Вместо ответа Вдовицын снова поплевал на стекло.

— Послушайте...— Физик Попов шагнул к Вдовицыну.— Мы хотим знать, чье это указание?.. Или вы это сами?..

Завхоз только посмотрел на него сверху вниз.

— Может, и сам...— с глумливой загадочностью проговорил он и встряхнул тряпкой, начиненной пылью и комочками извести.

Андрей Владимирович не был трусливым человеком, но он всегда терялся перед открытой подлостью, как это случилось в конце педсовета, или явным хамством, как это случилось теперь... Да и не он один... Все, все они стояли перед Вдовицыным, уговаривали, негодовали, возмущались... Не драться же с ним было!.. Хотя Рюриков с отчаяньем подумал, что будь у него сейчас пистолет...

Но едва он так подумал, как его руки стремительно рванулись к портфелю и в них на самом деле оказался пистолет!
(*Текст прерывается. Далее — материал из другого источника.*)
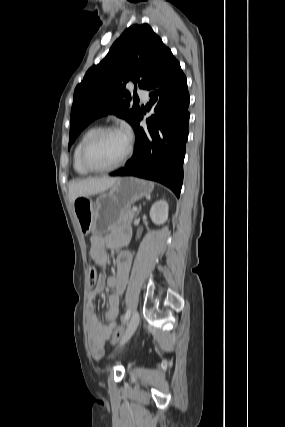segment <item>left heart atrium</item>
Wrapping results in <instances>:
<instances>
[{
	"mask_svg": "<svg viewBox=\"0 0 285 427\" xmlns=\"http://www.w3.org/2000/svg\"><path fill=\"white\" fill-rule=\"evenodd\" d=\"M121 132L129 139L131 138V131L128 126H123Z\"/></svg>",
	"mask_w": 285,
	"mask_h": 427,
	"instance_id": "obj_1",
	"label": "left heart atrium"
}]
</instances>
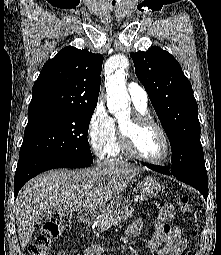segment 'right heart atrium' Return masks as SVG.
Returning <instances> with one entry per match:
<instances>
[{
	"instance_id": "right-heart-atrium-1",
	"label": "right heart atrium",
	"mask_w": 221,
	"mask_h": 255,
	"mask_svg": "<svg viewBox=\"0 0 221 255\" xmlns=\"http://www.w3.org/2000/svg\"><path fill=\"white\" fill-rule=\"evenodd\" d=\"M114 119L102 103H98L87 124L86 134L92 152L99 158L104 156L105 146L114 128Z\"/></svg>"
}]
</instances>
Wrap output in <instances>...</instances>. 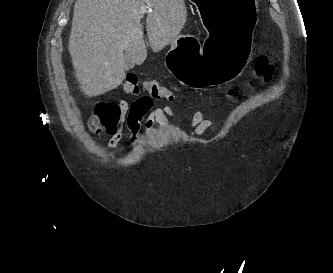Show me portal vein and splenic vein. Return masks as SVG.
I'll use <instances>...</instances> for the list:
<instances>
[{
	"label": "portal vein and splenic vein",
	"instance_id": "1",
	"mask_svg": "<svg viewBox=\"0 0 333 273\" xmlns=\"http://www.w3.org/2000/svg\"><path fill=\"white\" fill-rule=\"evenodd\" d=\"M147 11H151V9L148 6H144L139 9V13L141 14H144Z\"/></svg>",
	"mask_w": 333,
	"mask_h": 273
}]
</instances>
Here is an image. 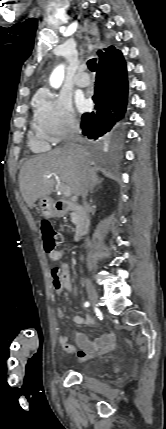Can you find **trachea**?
<instances>
[{
    "label": "trachea",
    "mask_w": 166,
    "mask_h": 429,
    "mask_svg": "<svg viewBox=\"0 0 166 429\" xmlns=\"http://www.w3.org/2000/svg\"><path fill=\"white\" fill-rule=\"evenodd\" d=\"M87 66L90 71L94 72L96 70V59L95 58L89 59L87 62Z\"/></svg>",
    "instance_id": "3493384b"
}]
</instances>
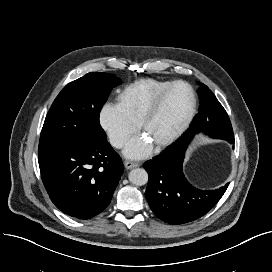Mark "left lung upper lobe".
Returning <instances> with one entry per match:
<instances>
[{
	"label": "left lung upper lobe",
	"mask_w": 272,
	"mask_h": 272,
	"mask_svg": "<svg viewBox=\"0 0 272 272\" xmlns=\"http://www.w3.org/2000/svg\"><path fill=\"white\" fill-rule=\"evenodd\" d=\"M200 108L192 125H198V129L213 137H223L233 134L229 117L212 91L204 84L199 91Z\"/></svg>",
	"instance_id": "left-lung-upper-lobe-1"
}]
</instances>
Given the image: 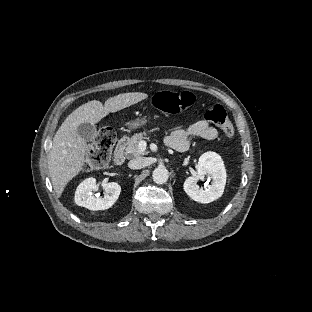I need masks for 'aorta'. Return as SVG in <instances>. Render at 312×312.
Returning a JSON list of instances; mask_svg holds the SVG:
<instances>
[{"label":"aorta","mask_w":312,"mask_h":312,"mask_svg":"<svg viewBox=\"0 0 312 312\" xmlns=\"http://www.w3.org/2000/svg\"><path fill=\"white\" fill-rule=\"evenodd\" d=\"M153 181L157 184H163L167 182L168 177H169V172L164 166H158L154 171H153Z\"/></svg>","instance_id":"1"}]
</instances>
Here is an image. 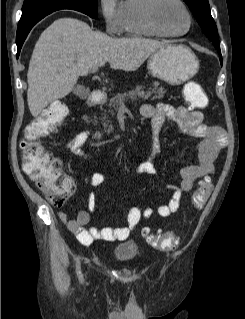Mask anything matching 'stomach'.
Returning <instances> with one entry per match:
<instances>
[{
  "label": "stomach",
  "mask_w": 245,
  "mask_h": 319,
  "mask_svg": "<svg viewBox=\"0 0 245 319\" xmlns=\"http://www.w3.org/2000/svg\"><path fill=\"white\" fill-rule=\"evenodd\" d=\"M147 67L159 79L179 85L197 73L199 61L184 45H166L151 54Z\"/></svg>",
  "instance_id": "1"
}]
</instances>
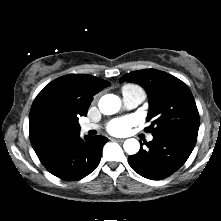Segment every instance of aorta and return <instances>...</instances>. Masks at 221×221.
I'll return each instance as SVG.
<instances>
[{
    "mask_svg": "<svg viewBox=\"0 0 221 221\" xmlns=\"http://www.w3.org/2000/svg\"><path fill=\"white\" fill-rule=\"evenodd\" d=\"M98 106L101 113L105 115H112L119 111L121 107V100L116 95L107 94L100 98ZM123 148L126 153L133 155L139 151L140 144L137 139L130 138L125 140Z\"/></svg>",
    "mask_w": 221,
    "mask_h": 221,
    "instance_id": "1",
    "label": "aorta"
}]
</instances>
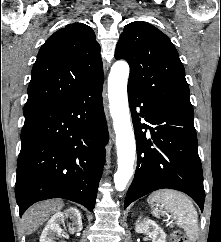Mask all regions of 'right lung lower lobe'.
I'll return each mask as SVG.
<instances>
[{
    "label": "right lung lower lobe",
    "mask_w": 221,
    "mask_h": 242,
    "mask_svg": "<svg viewBox=\"0 0 221 242\" xmlns=\"http://www.w3.org/2000/svg\"><path fill=\"white\" fill-rule=\"evenodd\" d=\"M103 82L100 77L63 102L24 112L15 184L20 216L50 198L94 208L108 140Z\"/></svg>",
    "instance_id": "1"
}]
</instances>
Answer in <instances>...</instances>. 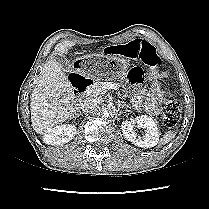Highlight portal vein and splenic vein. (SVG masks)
Instances as JSON below:
<instances>
[{"label":"portal vein and splenic vein","instance_id":"1","mask_svg":"<svg viewBox=\"0 0 209 209\" xmlns=\"http://www.w3.org/2000/svg\"><path fill=\"white\" fill-rule=\"evenodd\" d=\"M108 89H114L119 90L118 84L112 83V82H105L101 87H99L96 91L97 94L103 95L106 93Z\"/></svg>","mask_w":209,"mask_h":209}]
</instances>
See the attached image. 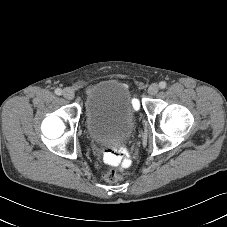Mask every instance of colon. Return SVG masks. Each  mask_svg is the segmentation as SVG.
<instances>
[{"instance_id":"obj_1","label":"colon","mask_w":227,"mask_h":227,"mask_svg":"<svg viewBox=\"0 0 227 227\" xmlns=\"http://www.w3.org/2000/svg\"><path fill=\"white\" fill-rule=\"evenodd\" d=\"M105 160L108 164L116 165L122 161V154L117 151H108L105 155ZM104 179L108 183H116L122 179V176L115 169H110L104 173Z\"/></svg>"}]
</instances>
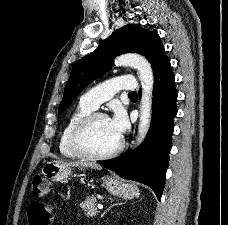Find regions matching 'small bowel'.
Masks as SVG:
<instances>
[{
  "label": "small bowel",
  "mask_w": 228,
  "mask_h": 225,
  "mask_svg": "<svg viewBox=\"0 0 228 225\" xmlns=\"http://www.w3.org/2000/svg\"><path fill=\"white\" fill-rule=\"evenodd\" d=\"M57 210L52 204H31L28 207L29 225H50V212ZM39 212V213H34Z\"/></svg>",
  "instance_id": "1"
}]
</instances>
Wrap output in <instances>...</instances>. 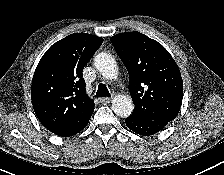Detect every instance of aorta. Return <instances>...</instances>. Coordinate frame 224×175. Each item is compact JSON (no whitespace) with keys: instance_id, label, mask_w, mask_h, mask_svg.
Returning a JSON list of instances; mask_svg holds the SVG:
<instances>
[{"instance_id":"762f6f07","label":"aorta","mask_w":224,"mask_h":175,"mask_svg":"<svg viewBox=\"0 0 224 175\" xmlns=\"http://www.w3.org/2000/svg\"><path fill=\"white\" fill-rule=\"evenodd\" d=\"M94 65L104 78L109 80L117 78V63L112 55L108 53L97 54L94 58ZM112 109L118 116L127 118L132 114L134 105L131 98L125 95H116L112 99Z\"/></svg>"}]
</instances>
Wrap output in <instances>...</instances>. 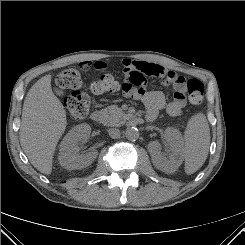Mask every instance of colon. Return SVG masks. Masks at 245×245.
Wrapping results in <instances>:
<instances>
[{
	"mask_svg": "<svg viewBox=\"0 0 245 245\" xmlns=\"http://www.w3.org/2000/svg\"><path fill=\"white\" fill-rule=\"evenodd\" d=\"M131 81L135 85H141L144 77L139 73H134L131 76ZM57 85L66 90H72V94L65 100L67 114L72 119L85 118L90 110L89 97L80 90L81 78L77 70L67 69L60 73L57 78ZM119 88L118 82L113 75L106 73L99 76L92 83V91L95 94H103L116 91ZM188 98L191 104L199 105L204 97V85L196 78L187 81Z\"/></svg>",
	"mask_w": 245,
	"mask_h": 245,
	"instance_id": "colon-1",
	"label": "colon"
}]
</instances>
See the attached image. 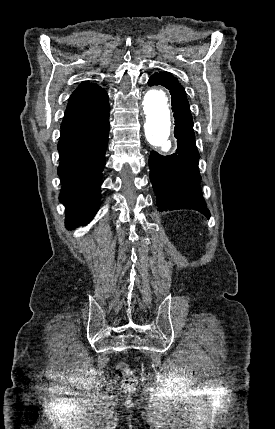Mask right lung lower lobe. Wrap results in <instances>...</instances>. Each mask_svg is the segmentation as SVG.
I'll return each instance as SVG.
<instances>
[{
	"mask_svg": "<svg viewBox=\"0 0 275 429\" xmlns=\"http://www.w3.org/2000/svg\"><path fill=\"white\" fill-rule=\"evenodd\" d=\"M108 133L109 109L92 120L61 127L58 175L62 189L59 199L66 206L68 228L92 220L99 209Z\"/></svg>",
	"mask_w": 275,
	"mask_h": 429,
	"instance_id": "right-lung-lower-lobe-1",
	"label": "right lung lower lobe"
}]
</instances>
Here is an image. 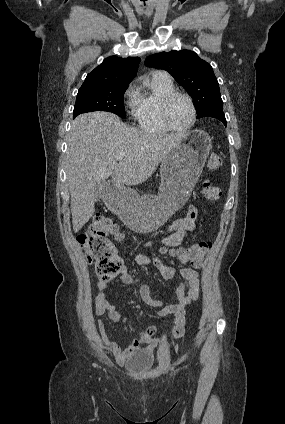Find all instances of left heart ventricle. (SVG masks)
<instances>
[{
  "instance_id": "left-heart-ventricle-1",
  "label": "left heart ventricle",
  "mask_w": 285,
  "mask_h": 424,
  "mask_svg": "<svg viewBox=\"0 0 285 424\" xmlns=\"http://www.w3.org/2000/svg\"><path fill=\"white\" fill-rule=\"evenodd\" d=\"M191 116V108L183 97L174 98L168 107V119L175 127H184Z\"/></svg>"
}]
</instances>
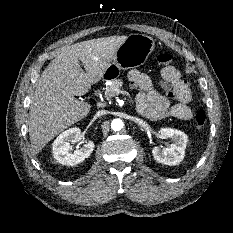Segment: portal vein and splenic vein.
Listing matches in <instances>:
<instances>
[{"label":"portal vein and splenic vein","instance_id":"portal-vein-and-splenic-vein-1","mask_svg":"<svg viewBox=\"0 0 233 233\" xmlns=\"http://www.w3.org/2000/svg\"><path fill=\"white\" fill-rule=\"evenodd\" d=\"M119 93H121V94H123V95H125V96L130 97V94H129L128 92H126V91H118V94H119Z\"/></svg>","mask_w":233,"mask_h":233}]
</instances>
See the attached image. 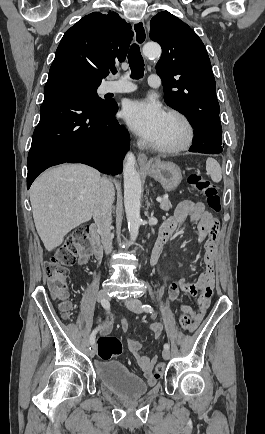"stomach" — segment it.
<instances>
[{
    "mask_svg": "<svg viewBox=\"0 0 265 434\" xmlns=\"http://www.w3.org/2000/svg\"><path fill=\"white\" fill-rule=\"evenodd\" d=\"M141 170L160 182L166 192L175 190L182 180L181 170L173 162H155L149 164V168H141Z\"/></svg>",
    "mask_w": 265,
    "mask_h": 434,
    "instance_id": "stomach-1",
    "label": "stomach"
}]
</instances>
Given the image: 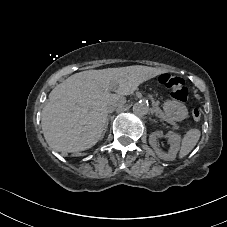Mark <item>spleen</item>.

Андрей Владимирович вскинул его не целясь...

Все вскрикнули...

Кто-то попытался поймать его за руку... Поздно!

Грохнул выстрел...

И хотя, как выяснилось, то был всего-навсего пистолет, который Рюриков купил для своего сынишки, всего-навсего игрушечный пистолет, стреляющий на десять шагов белыми целлулоидными шариками,— произошло невероятное!..

Завхоз Вдовицын — а хлопок от выстрела прозвучал куда громче настоящего, и в этом заключалось главное достоинство такого пистолета! — завхоз Вдовицын обалдело посмотрел на ожесточенного Рюрикова, с пистолетом в руке... на учителей, опешивших не меньше самого Вдовицына... как-то боком соскочил с табурета... и тяжелой трусцой побежал по коридору... вначале тяжелой, а потом все более легкой... побежал не оглядываясь, все быстрей, быстрей, пока не скрылся за поворотом...

Андрей Владимирович не сразу пришел в себя, и под общий хохот лицо его долго еще оставалось таким, как если бы он вовсе не думал шутить...

Это заключительное событие тревожного дня внушило всем новые надежды и возвратило оптимизм.